§ **Problem description**:
The output is the lines below from the one with "soap dispenser: present [486,430,534,518]" through the one with "soap dispenser: present [811,422,872,499]", both included, printed exactly and with no other line.

§ **Records provided**:

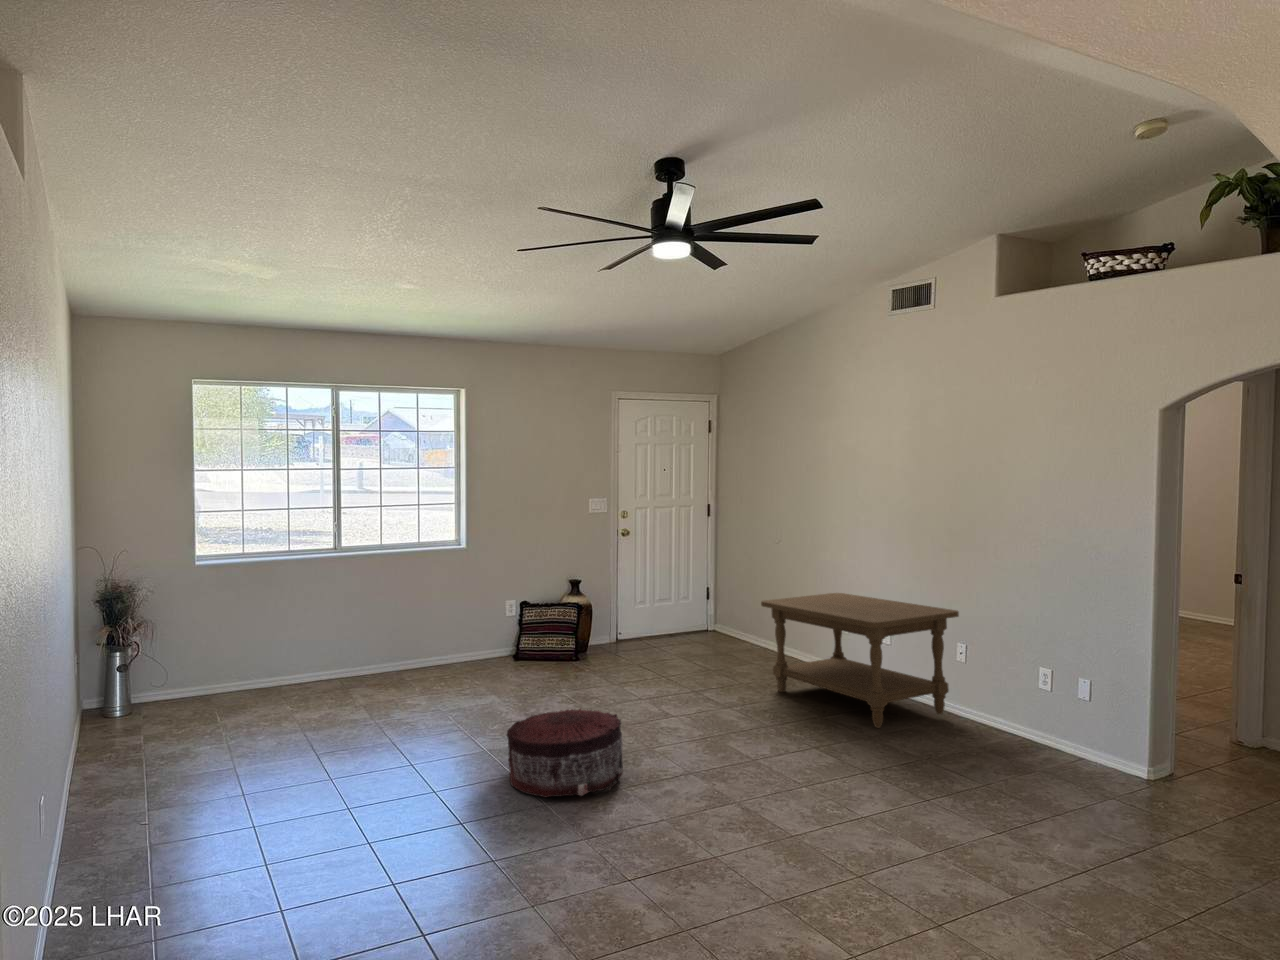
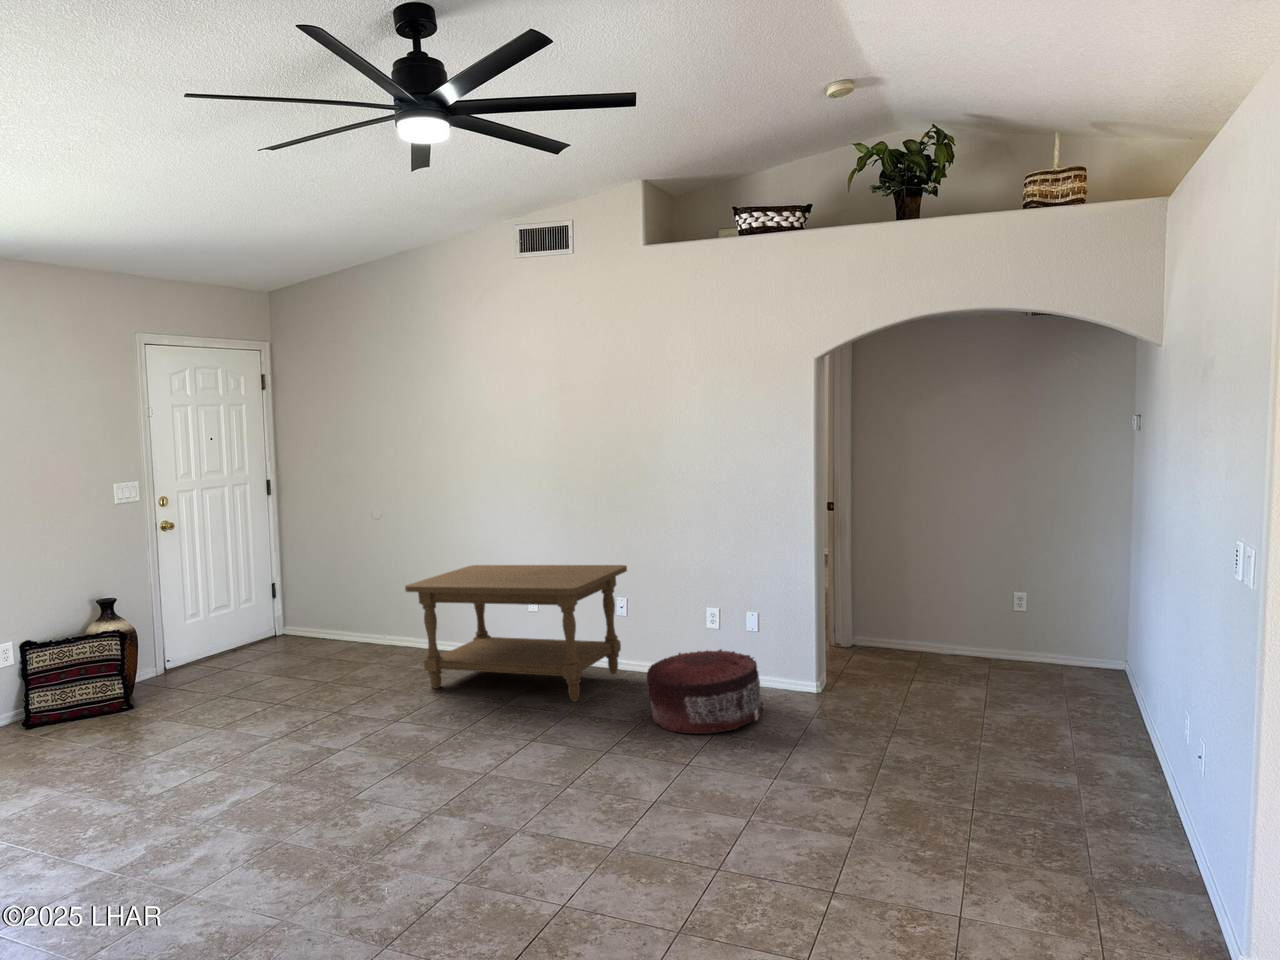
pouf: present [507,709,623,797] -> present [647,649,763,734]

* * *

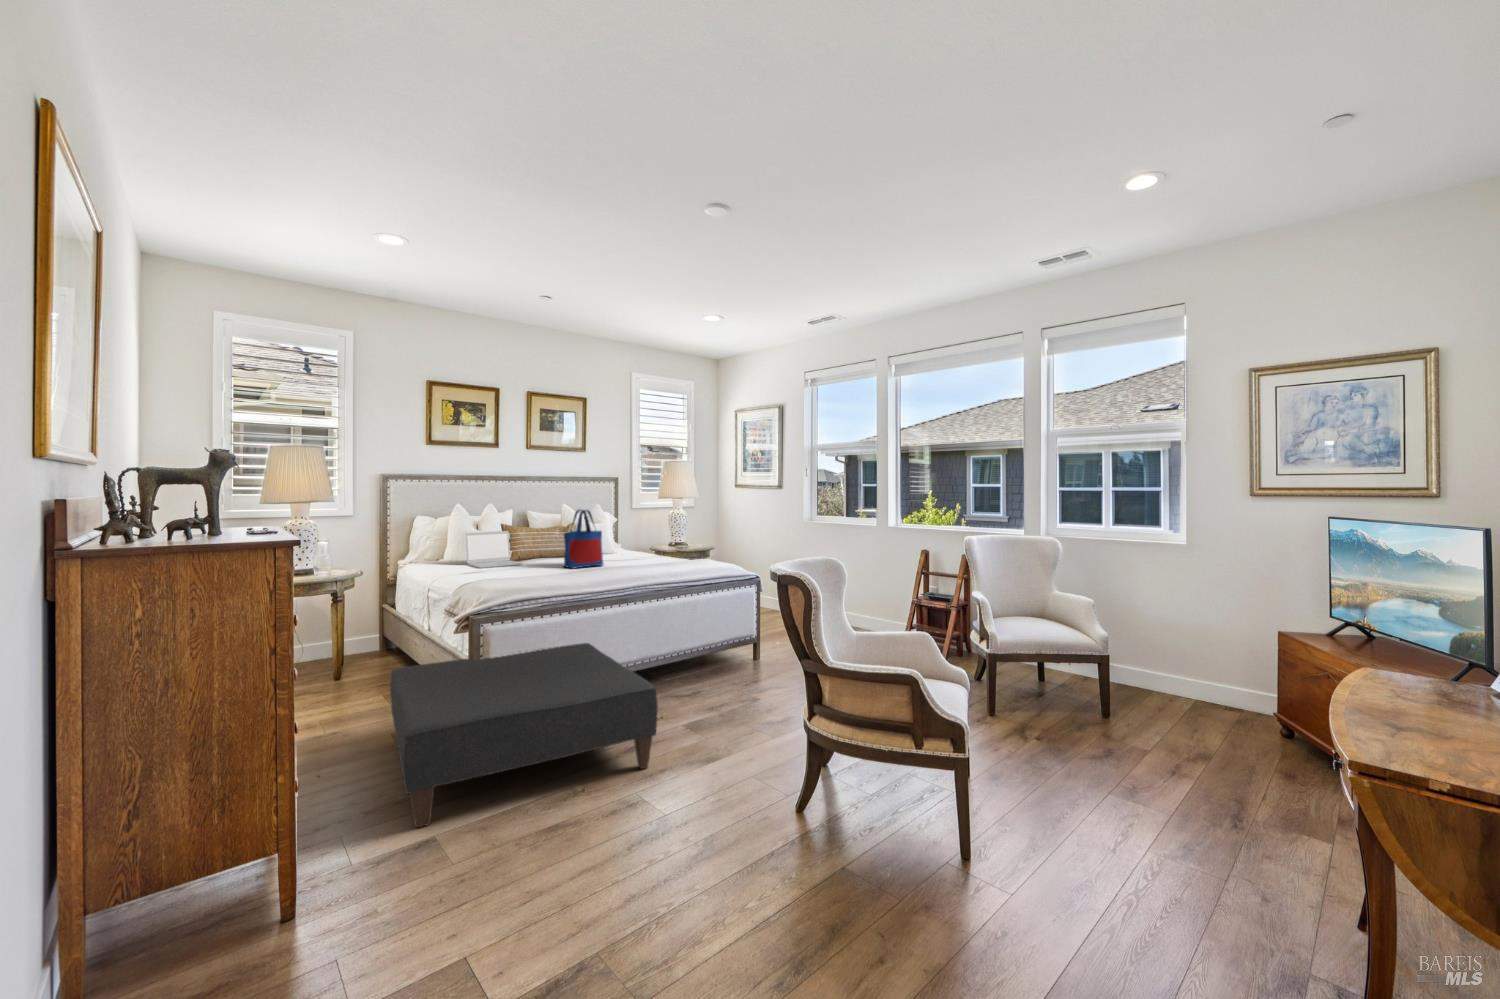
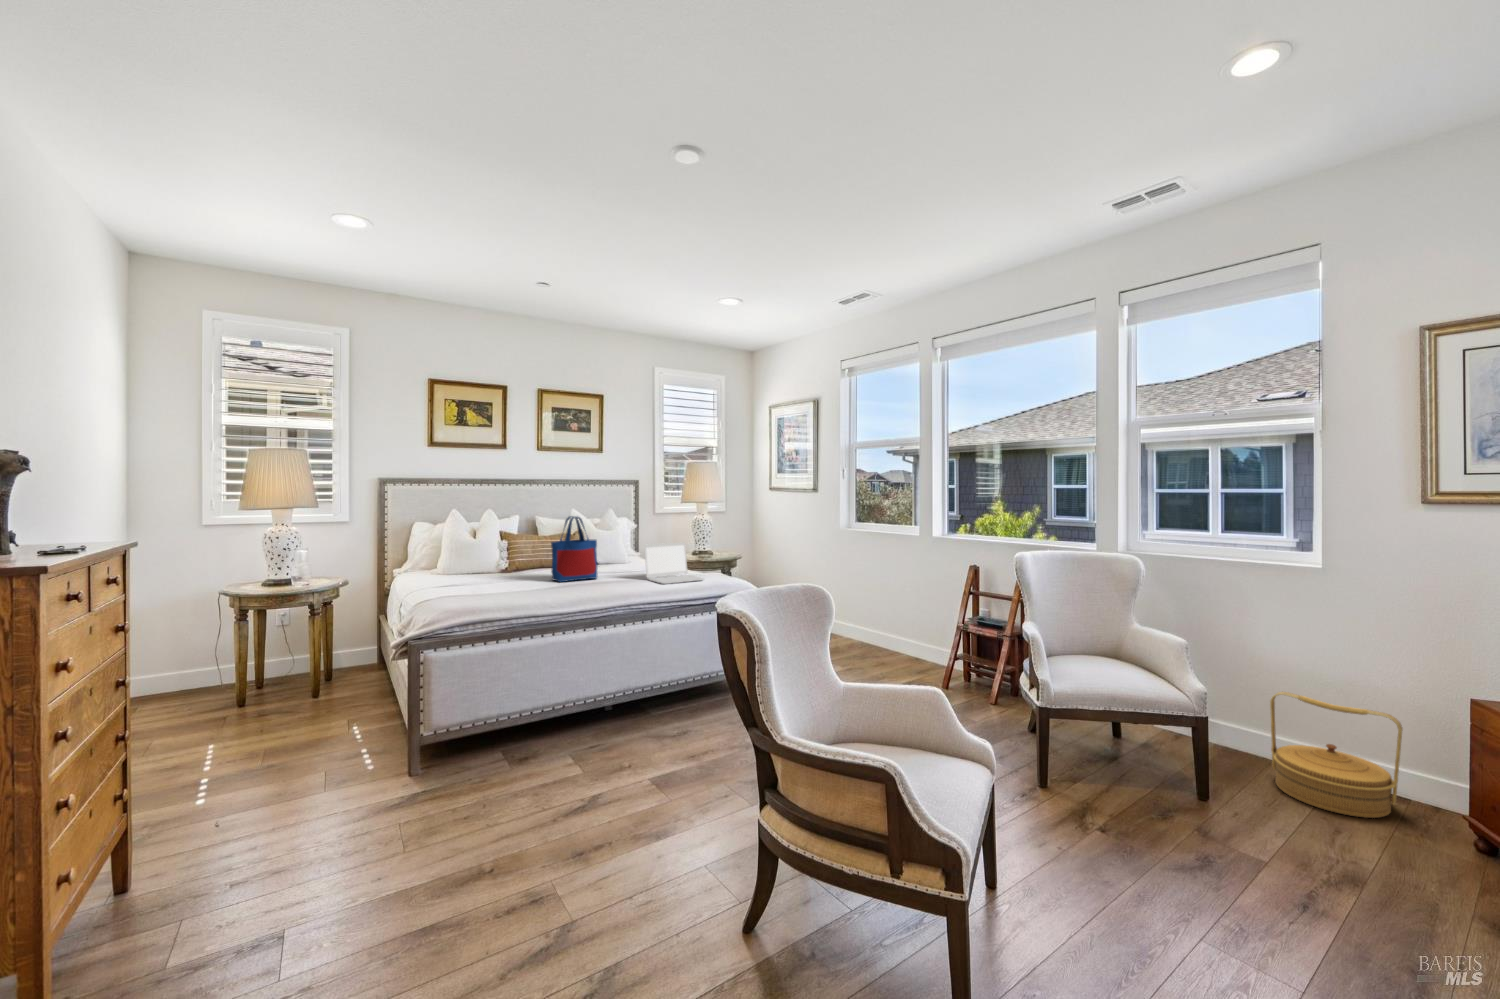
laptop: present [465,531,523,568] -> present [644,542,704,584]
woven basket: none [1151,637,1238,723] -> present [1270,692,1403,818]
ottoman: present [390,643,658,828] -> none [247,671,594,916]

* * *

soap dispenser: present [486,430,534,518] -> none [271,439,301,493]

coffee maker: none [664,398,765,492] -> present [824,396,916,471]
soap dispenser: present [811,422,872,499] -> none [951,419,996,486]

§ **Completed exercise**:
soap dispenser: present [486,430,534,518] -> none [271,439,301,493]

coffee maker: none [664,398,765,492] -> present [824,396,916,471]
soap dispenser: present [811,422,872,499] -> none [951,419,996,486]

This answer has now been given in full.